Türkiye genelinde etkili olan kuraklık, İzmir’de de barajları kritik seviyelere indirdi. Yetersiz yağış, yüksek sıcaklık ve bilinçsiz tüketim nedeniyle kentin içme suyu kaynakları hızla azalıyor.
YER ALTI SULARI ÖN PLANDA
Yıl başından bu yana İzmir’in su ihtiyacının yaklaşık yüzde 55’i yer altı, yüzde 45’i ise yüzey suyu kaynaklarından karşılandı. Var olan kuyulardan daha fazla su çekilirken, yeni kuyuların açılması için de çalışmalar sürüyor.
TAHTALI BARAJINDA TARİHİ DÜŞÜŞ
Şehrin içme suyunun yaklaşık yarısını sağlayan Tahtalı Barajı, 3 Eylül itibarıyla yüzde 5 doluluk seviyesine geriledi. Geçen yıl aynı tarihte bu oran yüzde 19’du. Bu rakam, barajın 1997’de hizmete girmesinden bu yana tutulan kayıtlar içinde 26 yılın en düşük eylül seviyesi oldu.
2008’de doluluk oranı yüzde 7’ye kadar düşmüş, aynı yıl aralık ayında barajdaki su oranı yüzde 1’e kadar gerilemişti.
Kuraklığın etkisiyle havza büyük ölçüde kururken, yalnızca küçük bir noktada su kaldı. Suyun çekilmesiyle adacıkların oluştuğu, eski yapıların gün yüzüne çıktığı ve zeminin çatladığı gözlendi.

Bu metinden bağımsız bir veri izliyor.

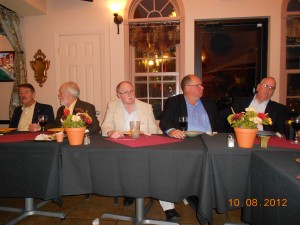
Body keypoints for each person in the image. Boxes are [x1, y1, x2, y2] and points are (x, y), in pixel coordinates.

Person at [101, 81, 180, 222]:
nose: (130, 94)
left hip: (144, 147)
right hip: (123, 148)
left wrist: (150, 136)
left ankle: (169, 207)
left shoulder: (145, 107)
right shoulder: (113, 106)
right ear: (118, 95)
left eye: (132, 91)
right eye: (125, 92)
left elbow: (154, 130)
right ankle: (131, 192)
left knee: (159, 170)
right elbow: (105, 125)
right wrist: (110, 131)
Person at [160, 74, 219, 139]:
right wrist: (171, 131)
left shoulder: (209, 103)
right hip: (184, 141)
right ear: (187, 88)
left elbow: (219, 123)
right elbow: (165, 121)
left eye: (201, 85)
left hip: (209, 140)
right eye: (198, 85)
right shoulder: (174, 102)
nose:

DİĞER BARAJLARDA DA TABLO KÖTÜ
İZSU’ya bağlı diğer barajlarda da doluluk oranları geçen yılın gerisinde kaldı.
Balçova Barajı: Yüzde 32’den yüzde 15’e düştü.
Güzelhisar Barajı: Yüzde 71’den yüzde 52’ye geriledi.
Ürkmez Barajı: Yüzde 18’den yüzde 6’ya indi.
Alaçatı Kutlu Aktaş Barajı: Yüzde 0,59 seviyesinde kaldı.
Gördes Barajı: Tamamen kurudu.

“KURAKLIĞIN EN BÜYÜK YÜKÜNÜ NEHİRLER TAŞIDI
İzmir Bakırçay Üniversitesi Coğrafya Bölümü Öğretim Üyesi Prof. Dr. Şermin Tağıl, iklim değişikliğinin aşırı hava olaylarını artırdığını belirterek şunları söyledi:
2024-2025 kış ve ilkbaharında yağışların ortalamanın altında kaldığını,
Ocak-Mart döneminde sıcaklıkların normallerin 3-5 derece üzerinde seyrettiğini,
Toprak neminin ciddi ölçüde azaldığını ve akarsuların su seviyesinin hızla düştüğünü vurguladı.
Tağıl, “İzmir’in hidrolik stres altında olduğunu söylemek mümkün. Nehirler, bu yılki kuraklığın en büyük yükünü üstlendi. Akarsulardaki keskin düşüş baraj doluluklarını doğrudan etkiledi.” dedi.

TARIM VE İÇME SUYU TEHDİT ALTINDA
Prof. Tağıl, azalan su kaynaklarının sadece doğayı değil, gündelik yaşamı da etkilediğini belirterek şunları kaydetti:
Su kaynaklarındaki azalma, tarımsal üretimi tehdit ediyor ve içme suyu yönetiminde ciddi zorluklara yol açıyor. Bu durum, ekonomik ve sosyal sorunların habercisi. Habitat kayıpları kaçınılmaz hale gelebilir.
İZSU’DAN SU KESİNTİSİ ÖNLEMİ
Kritik seviyeye ulaşan su kaynakları nedeniyle İZSU, kentte planlı kesintiler uygulamaya başladı. 6 Ağustos’tan itibaren 12 merkez ilçede her gün 23.00-05.00 saatleri arasında düzenli su kesintileri yapıldı.